5. Summary and Conclusions
 In this paper we examined the behavior of adaptive localization for estimating the Kalman gain from a relatively small ensemble of samples. The purpose of adaptive localization is to identify spurious correlations and reduce the effects of them to the estimates. We did not evaluate distance-based or sensitivity-based approaches to localization because while they may work well on some problems, our interest is in problems for which the observations are related to spatial averages of local variables, in which case the nonadaptive methods are not trivial to apply.
 It turns out, however, that adaptive methods of localization can also have problems assimilating observations that are averages of variables because, as the region of averaging increases, the correlation of local variables with observations becomes weaker, and it becomes more likely that the true correlations will be removed by the adaptive localization.

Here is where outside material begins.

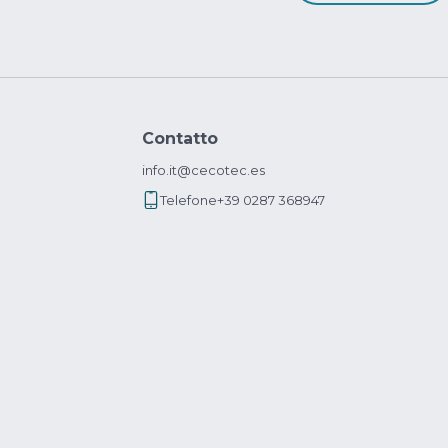
Contatto
info.it@cecotec.es
Telefone
+39 0287 368947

The results in that case would be biased.
 We address this problem by applying adaptive localization to the coefficients of a multiscale expansion of the Kalman gain. The result is an estimate of the Kalman gain that is less biased and has smaller RMSE when some basis vectors in the multiscale parameterization are of similar scale to the features in the true Kalman gain. Although specific types of wavelets are used in this study, other wavelets or other multiscale expansions might be more suitable depending on the type of observations. In problems with large amounts of correlated data, e.g., time-lapse observations of tracer, although the sensitivity and cross covariance of data with model parameters may contain large-scale features, the Kalman gain does not. In this situation, both adaptive localization methods work nearly equivalently to prevent filter collapse and to generate ensemble members that reproduce the observations.
 The first author acknowledges financial support from the Research Council of Norway (Petromaks program) and industrial sponsors through the project “Reservoir characterization using EnKF.” The second author acknowledges financial support from the Advanced Energy Consortium through the project “Data analysis and inversion for mobile nanosensors.” We thank the three reviewers for their helpful suggestions. A portion of this work was presented in SPE-141810 at the 2011 SPE Reservoir Simulation Symposium held in The Woodlands, Texas, 21–23 February 2011.